Last week I was checking through my RSS feed of blogs and checked to see what the good folk over at T-Central had been up to. If you’ve not been over, the site is worth checking out. They not only keep a long list of trans blogs, but they also do a feature post. Usually, posting a link to a trans blog article that’s a thought provoking read. They also link to those who’ve just been babbling away to themselves (here and here). 😉
Anyhoo, on Saturday, I spotted a link to a post called the Slippery Slope, which was written by Nadine. It’s not the first time I’ve heard those words. Not from the My Husband Betty books, but from my own dear, Ever Lovely Mrs J. In fairness, it was a long time ago and during my…. not sure what to call this. I’ll go with experimentation phase. That time when you’re sort of out, at least to your partner, and you’re finding your feet. Oh, a slow hand clap for anyone who says, try looking down your legs. 🙂 I’d run out of nail varnish remover and came home with red nails. A quick clean up and I was fine, although I did make the bathroom bin whiff of chemicals. Naturally, Mrs J was curious and then felt that it was all escalating. Which, given that I didn’t wear nail varnish when going out before, can’t be denied. That’s not to say her (righteous) missive didn’t sting. Sometimes, the truth hurts.
So, how do those two wee facts interlink? Well, I’m glad you asked. There is, I believe, the phenomenon of the trans shooting star. See how it reaches into the sky leaving a blaze of fabulous sparkles and carefree behaviour. Nothing can touch it…. except the gradual and unrepentant gravity of reality, or the heavy handed slap of guilt. We’ve all been there, or know someone who has. There’s no shame in it. We – trans folk – get a whiff of freedom and we’re gone…. hence the graph (below).
Joe’s our stereotypical transgender person, we’ll go with male by birth, because I don’t what it may be like for our trans-men cousins. Joe starts off in life and slowly, the trans pressure builds up. He either can’t take it any more, or he’s careless; it doesn’t matter, He’s coming out and down the mood drain he goes. Joe may question who he is, and maybe his partner is questioning Joe on who he is too. Maybe positively, or maybe not: every journey is different.

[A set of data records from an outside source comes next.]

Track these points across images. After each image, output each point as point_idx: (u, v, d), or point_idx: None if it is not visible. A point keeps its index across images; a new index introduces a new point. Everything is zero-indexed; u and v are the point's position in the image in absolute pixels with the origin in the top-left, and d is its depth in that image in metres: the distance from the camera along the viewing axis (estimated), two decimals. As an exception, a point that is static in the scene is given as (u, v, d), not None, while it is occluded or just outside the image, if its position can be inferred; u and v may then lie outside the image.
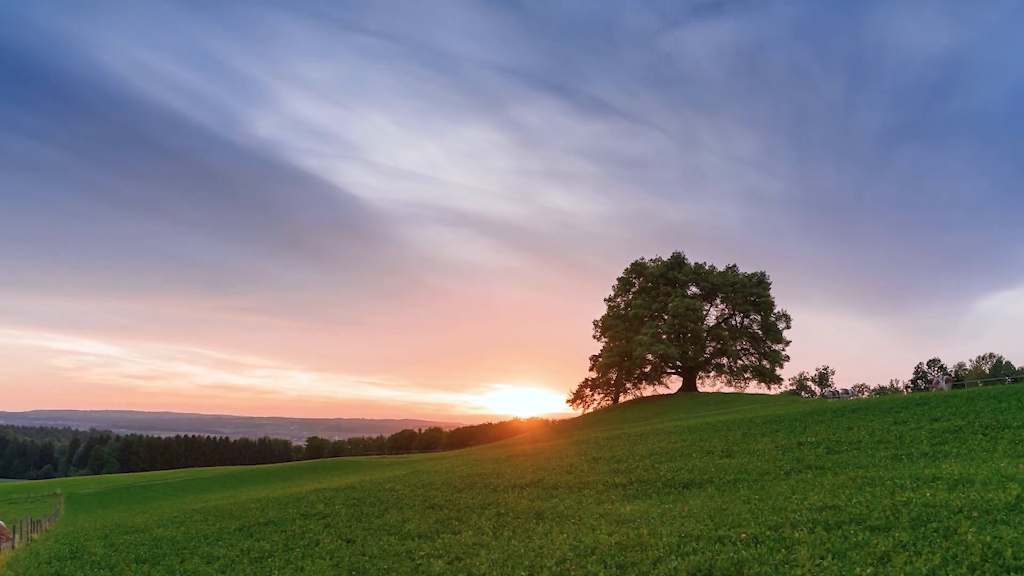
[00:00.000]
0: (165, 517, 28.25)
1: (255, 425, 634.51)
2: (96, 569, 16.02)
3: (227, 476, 73.94)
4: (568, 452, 29.41)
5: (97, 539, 22.84)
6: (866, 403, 32.04)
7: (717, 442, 24.83)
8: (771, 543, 9.23)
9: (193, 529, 21.58)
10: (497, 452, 44.86)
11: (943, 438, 18.78)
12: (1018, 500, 9.67)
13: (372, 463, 69.85)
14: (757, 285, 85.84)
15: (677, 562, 8.89)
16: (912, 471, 14.20)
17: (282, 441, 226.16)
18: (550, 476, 21.51)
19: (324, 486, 33.95)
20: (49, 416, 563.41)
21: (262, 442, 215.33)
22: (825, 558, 8.09)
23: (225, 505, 30.11)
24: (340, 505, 21.80)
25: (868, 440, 20.31)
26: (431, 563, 11.62)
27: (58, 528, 32.65)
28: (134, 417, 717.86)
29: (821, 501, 11.83)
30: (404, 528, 15.97)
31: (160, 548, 18.24)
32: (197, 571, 14.04)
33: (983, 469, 13.08)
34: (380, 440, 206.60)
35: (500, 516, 15.90)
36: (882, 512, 10.13)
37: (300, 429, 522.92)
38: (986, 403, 24.08)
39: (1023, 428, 18.34)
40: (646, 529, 11.40)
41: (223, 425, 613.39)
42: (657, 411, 66.12)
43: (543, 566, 9.90)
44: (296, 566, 13.27)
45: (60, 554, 19.83)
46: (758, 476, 17.13)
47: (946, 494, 10.85)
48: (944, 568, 7.00)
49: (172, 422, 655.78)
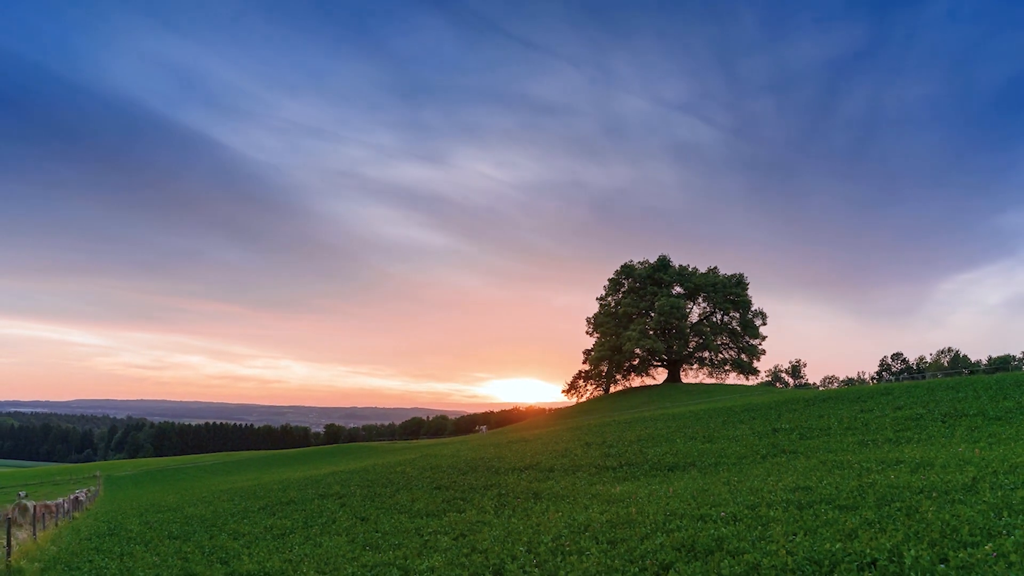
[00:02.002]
0: (195, 497, 28.25)
1: (277, 413, 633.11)
2: (132, 544, 16.02)
3: (252, 460, 73.92)
4: (563, 438, 29.39)
5: (133, 517, 22.85)
6: (835, 393, 32.03)
7: (699, 429, 24.82)
8: (748, 521, 9.23)
9: (221, 508, 21.59)
10: (498, 438, 44.83)
11: (905, 425, 18.80)
12: (974, 481, 9.67)
13: (384, 448, 69.80)
14: (736, 285, 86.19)
15: (663, 538, 8.89)
16: (877, 455, 14.21)
17: (302, 428, 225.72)
18: (547, 460, 21.51)
19: (340, 469, 33.94)
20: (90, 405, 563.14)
21: (284, 429, 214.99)
22: (798, 535, 8.09)
23: (250, 486, 30.11)
24: (355, 486, 21.80)
25: (837, 427, 20.32)
26: (438, 539, 11.63)
27: (98, 507, 32.65)
28: (167, 406, 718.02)
29: (794, 482, 11.83)
30: (413, 507, 15.97)
31: (191, 525, 18.25)
32: (225, 546, 14.05)
33: (942, 453, 13.08)
34: (391, 427, 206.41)
35: (501, 496, 15.90)
36: (850, 492, 10.13)
37: (318, 417, 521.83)
38: (945, 393, 24.08)
39: (978, 416, 18.35)
40: (634, 508, 11.40)
41: (248, 413, 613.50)
42: (644, 400, 66.08)
43: (540, 542, 9.90)
44: (315, 542, 13.28)
45: (99, 531, 19.84)
46: (737, 460, 17.14)
47: (908, 476, 10.86)
48: (906, 544, 6.99)
49: (200, 410, 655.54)
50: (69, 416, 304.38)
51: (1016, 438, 14.24)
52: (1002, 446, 13.27)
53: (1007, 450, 12.51)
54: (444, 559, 9.86)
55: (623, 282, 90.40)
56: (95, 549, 16.03)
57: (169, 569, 12.33)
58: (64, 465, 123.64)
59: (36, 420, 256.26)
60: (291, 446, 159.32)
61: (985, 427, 16.59)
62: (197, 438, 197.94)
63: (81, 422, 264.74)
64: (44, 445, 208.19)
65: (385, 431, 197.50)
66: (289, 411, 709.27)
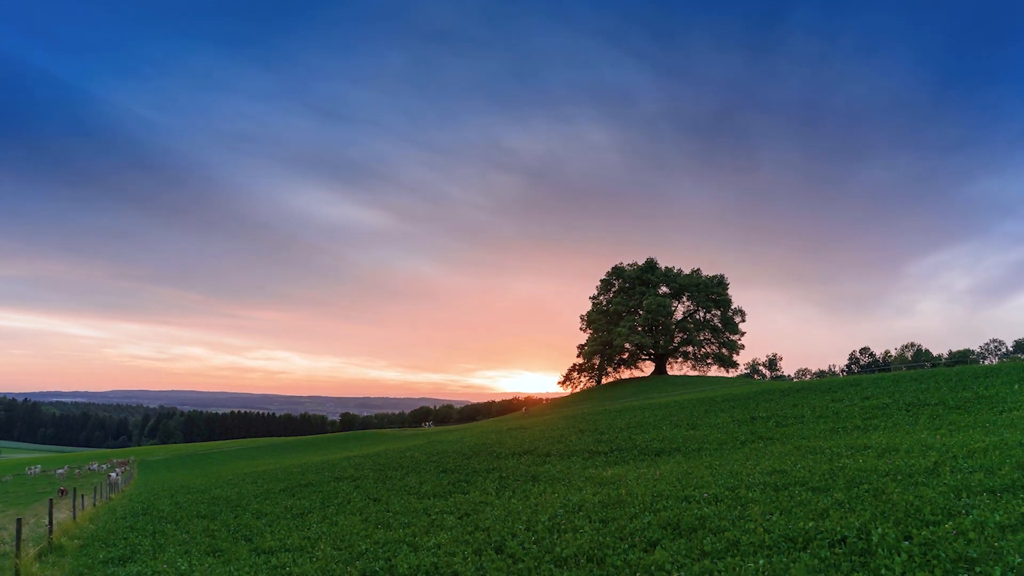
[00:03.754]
0: (221, 480, 28.24)
1: (297, 403, 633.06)
2: (164, 523, 16.02)
3: (273, 445, 73.89)
4: (558, 425, 29.38)
5: (165, 498, 22.84)
6: (808, 384, 32.02)
7: (683, 417, 24.81)
8: (729, 501, 9.24)
9: (245, 490, 21.57)
10: (499, 425, 44.83)
11: (873, 414, 18.77)
12: (936, 465, 9.67)
13: (394, 435, 69.78)
14: (717, 286, 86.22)
15: (651, 517, 8.89)
16: (847, 441, 14.20)
17: (319, 416, 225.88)
18: (544, 445, 21.50)
19: (354, 454, 33.94)
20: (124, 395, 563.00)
21: (303, 417, 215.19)
22: (774, 514, 8.09)
23: (271, 470, 30.10)
24: (368, 470, 21.79)
25: (810, 415, 20.31)
26: (444, 518, 11.62)
27: (132, 489, 32.64)
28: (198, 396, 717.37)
29: (771, 466, 11.83)
30: (421, 489, 15.96)
31: (217, 505, 18.24)
32: (248, 525, 14.04)
33: (906, 439, 13.08)
34: (401, 415, 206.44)
35: (502, 479, 15.90)
36: (822, 475, 10.13)
37: (335, 406, 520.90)
38: (908, 384, 24.07)
39: (940, 405, 18.34)
40: (624, 490, 11.40)
41: (270, 403, 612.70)
42: (633, 391, 66.06)
43: (538, 520, 9.90)
44: (331, 520, 13.27)
45: (134, 511, 19.83)
46: (718, 445, 17.13)
47: (875, 460, 10.86)
48: (873, 522, 7.00)
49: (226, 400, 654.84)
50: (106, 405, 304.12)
51: (974, 426, 14.23)
52: (961, 433, 13.26)
53: (966, 437, 12.51)
54: (450, 536, 9.85)
55: (614, 283, 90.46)
56: (129, 527, 16.02)
57: (197, 545, 12.33)
58: (101, 450, 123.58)
59: (76, 409, 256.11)
60: (309, 433, 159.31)
61: (946, 416, 16.58)
62: (223, 425, 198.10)
63: (117, 411, 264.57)
64: (83, 432, 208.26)
65: (395, 419, 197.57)
66: (307, 400, 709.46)
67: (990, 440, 11.52)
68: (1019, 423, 13.48)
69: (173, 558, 11.35)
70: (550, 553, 7.93)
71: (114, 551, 12.81)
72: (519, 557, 8.01)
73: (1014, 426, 13.18)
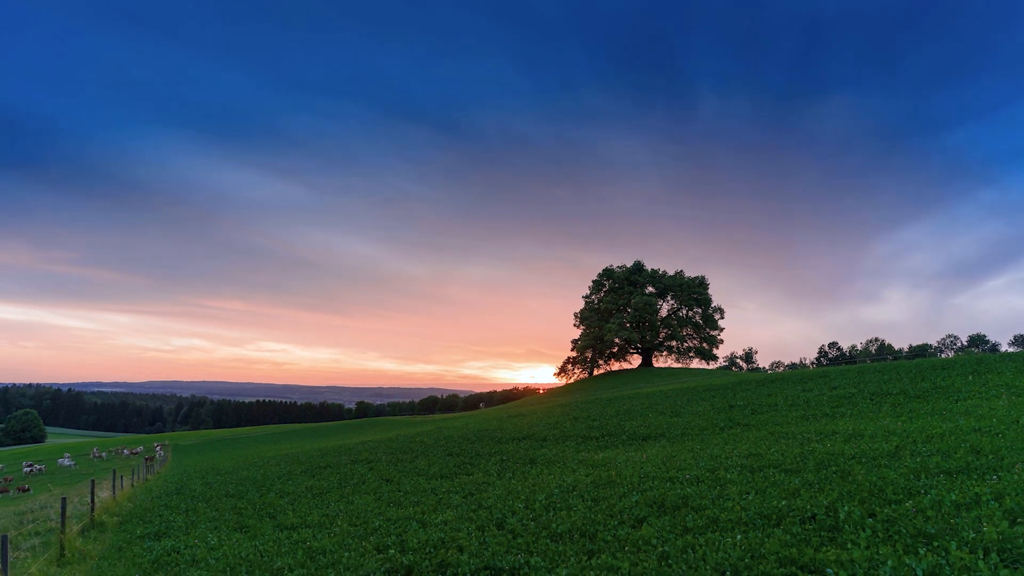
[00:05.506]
0: (248, 462, 28.23)
1: (316, 392, 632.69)
2: (195, 501, 16.01)
3: (295, 431, 73.88)
4: (554, 413, 29.38)
5: (196, 479, 22.83)
6: (781, 375, 32.00)
7: (668, 405, 24.80)
8: (709, 482, 9.24)
9: (269, 471, 21.57)
10: (500, 413, 44.81)
11: (840, 402, 18.77)
12: (897, 449, 9.67)
13: (405, 421, 69.77)
14: (699, 286, 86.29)
15: (638, 496, 8.89)
16: (816, 427, 14.20)
17: (337, 404, 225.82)
18: (541, 431, 21.49)
19: (369, 439, 33.94)
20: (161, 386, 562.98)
21: (322, 405, 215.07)
22: (750, 494, 8.10)
23: (293, 453, 30.10)
24: (381, 453, 21.78)
25: (783, 403, 20.30)
26: (450, 497, 11.62)
27: (167, 471, 32.64)
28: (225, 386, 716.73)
29: (747, 450, 11.83)
30: (430, 470, 15.95)
31: (244, 486, 18.23)
32: (272, 503, 14.04)
33: (870, 426, 13.08)
34: (412, 404, 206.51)
35: (503, 462, 15.89)
36: (793, 458, 10.13)
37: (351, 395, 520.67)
38: (872, 376, 24.07)
39: (901, 395, 18.34)
40: (614, 471, 11.40)
41: (292, 393, 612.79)
42: (622, 382, 66.06)
43: (536, 499, 9.89)
44: (348, 499, 13.26)
45: (168, 490, 19.83)
46: (699, 431, 17.12)
47: (842, 445, 10.86)
48: (840, 501, 7.00)
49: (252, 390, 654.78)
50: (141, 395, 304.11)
51: (932, 413, 14.23)
52: (920, 420, 13.27)
53: (924, 423, 12.51)
54: (455, 514, 9.85)
55: (604, 283, 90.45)
56: (164, 506, 16.03)
57: (226, 522, 12.32)
58: (138, 436, 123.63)
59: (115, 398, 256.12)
60: (328, 420, 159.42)
61: (906, 404, 16.58)
62: (249, 413, 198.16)
63: (152, 400, 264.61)
64: (122, 419, 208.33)
65: (406, 407, 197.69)
66: (325, 390, 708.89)
67: (946, 426, 11.52)
68: (972, 411, 13.49)
69: (204, 534, 11.35)
70: (546, 529, 7.93)
71: (150, 527, 12.81)
72: (518, 532, 8.02)
73: (968, 414, 13.18)
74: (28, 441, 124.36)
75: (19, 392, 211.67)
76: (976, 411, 13.35)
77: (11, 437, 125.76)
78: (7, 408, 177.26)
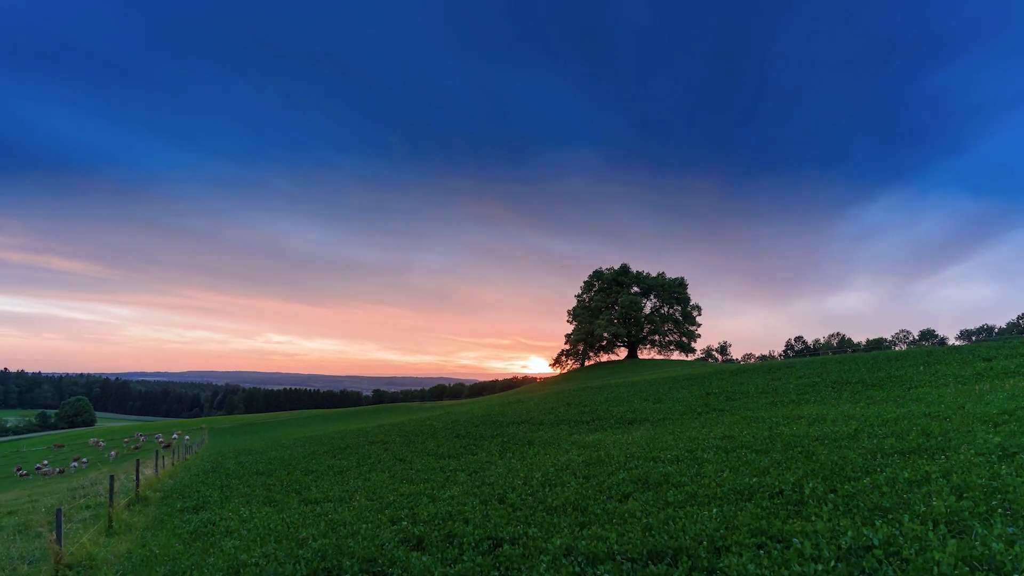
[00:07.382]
0: (276, 444, 28.23)
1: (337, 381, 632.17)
2: (229, 479, 16.01)
3: (319, 416, 73.85)
4: (549, 400, 29.37)
5: (230, 458, 22.83)
6: (752, 366, 31.98)
7: (651, 393, 24.79)
8: (688, 461, 9.24)
9: (295, 452, 21.56)
10: (502, 399, 44.79)
11: (805, 390, 18.78)
12: (856, 432, 9.67)
13: (417, 407, 69.75)
14: (679, 286, 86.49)
15: (625, 474, 8.89)
16: (784, 412, 14.20)
17: (355, 392, 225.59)
18: (537, 416, 21.49)
19: (384, 423, 33.92)
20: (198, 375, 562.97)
21: (342, 392, 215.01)
22: (724, 471, 8.09)
23: (317, 435, 30.09)
24: (395, 435, 21.78)
25: (754, 391, 20.30)
26: (457, 475, 11.62)
27: (204, 451, 32.63)
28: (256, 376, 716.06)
29: (722, 432, 11.83)
30: (438, 451, 15.95)
31: (273, 464, 18.23)
32: (298, 480, 14.04)
33: (832, 411, 13.08)
34: (422, 391, 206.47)
35: (504, 443, 15.89)
36: (763, 440, 10.13)
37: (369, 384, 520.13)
38: (834, 366, 24.06)
39: (859, 383, 18.34)
40: (603, 452, 11.40)
41: (315, 381, 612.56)
42: (610, 372, 66.02)
43: (533, 476, 9.89)
44: (365, 477, 13.26)
45: (205, 468, 19.82)
46: (679, 416, 17.12)
47: (807, 428, 10.86)
48: (805, 478, 7.00)
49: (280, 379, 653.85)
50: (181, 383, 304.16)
51: (887, 400, 14.22)
52: (876, 406, 13.26)
53: (880, 409, 12.50)
54: (462, 489, 9.85)
55: (594, 283, 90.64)
56: (202, 482, 16.03)
57: (256, 497, 12.32)
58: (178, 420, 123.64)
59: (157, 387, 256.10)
60: (347, 406, 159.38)
61: (864, 392, 16.58)
62: (278, 400, 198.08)
63: (191, 388, 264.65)
64: (163, 405, 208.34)
65: (417, 395, 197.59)
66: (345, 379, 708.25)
67: (900, 412, 11.52)
68: (923, 398, 13.48)
69: (237, 507, 11.35)
70: (543, 503, 7.93)
71: (189, 501, 12.81)
72: (517, 506, 8.01)
73: (919, 400, 13.18)
74: (80, 425, 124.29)
75: (72, 381, 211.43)
76: (926, 398, 13.34)
77: (65, 421, 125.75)
78: (61, 395, 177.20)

Slowly Joe starts to get his head around things. He begins to be more open, maybe drop his guard. Those who’ve been through this, maybe begin to hear the gentle calls from Mission Control: We are go for launch. Joe’s launch into the trans world is underway. Off he soars to the nearest shopping area, or Internet site. Plain paper packages arrive in the post. Credit cards start to get a little warm and he’s pushing at boundaries neither partner knew they had. Off he goes, sky high looking fabulous and without a care in the world. All is fine in the high T-Orbit. Nothing can touch him…..
Except, the real world. Joe cannot live in a bubble. He has to come down for air and that high orbit high over the world, sure, there are other passing stars, but he’s left some people behind. He begins to lose height and that re-entry burns him. He’s gone so high, so far and yet…. he’s still him. He’s still Joe with this new world and his old one to balance.
Will Joe hit the icy waters on his own, or will his crash be lessened by his friends & family? Who can say. That’s up to Joe. Maybe he’ll share with his partner and find he doesn’t need to be fully off planet, to have escape. Maybe he’s happy with a few times a year, once a month, or just a weekend. It’s not our call, it’s Joe’s.
Over time, Joe will learn some home truths. Maybe he won’t like some of them, maybe he’ll give up for a bit and lay low. That interstellar flight wiped him out. Slowly, but surely, he’ll feel T-Call and he’ll start again. Not at the blistering white-knuckle speed of last time, but a gentle pace. He’s tasted freedom and he’s felt pain. Maybe Joe’s learned enough to balance both. Maybe he’s learned acceptance and maybe he’s lucky enough to have a partner who loves him – all aspects of him. Let’s hope he has. No more boom and bust, or worse: doom and dust.
Let’s hope that Joe can look back. Realise that what’s happened has happened and where possible, learn a little. Learn to be okay with who he is and who he sometimes likes to be.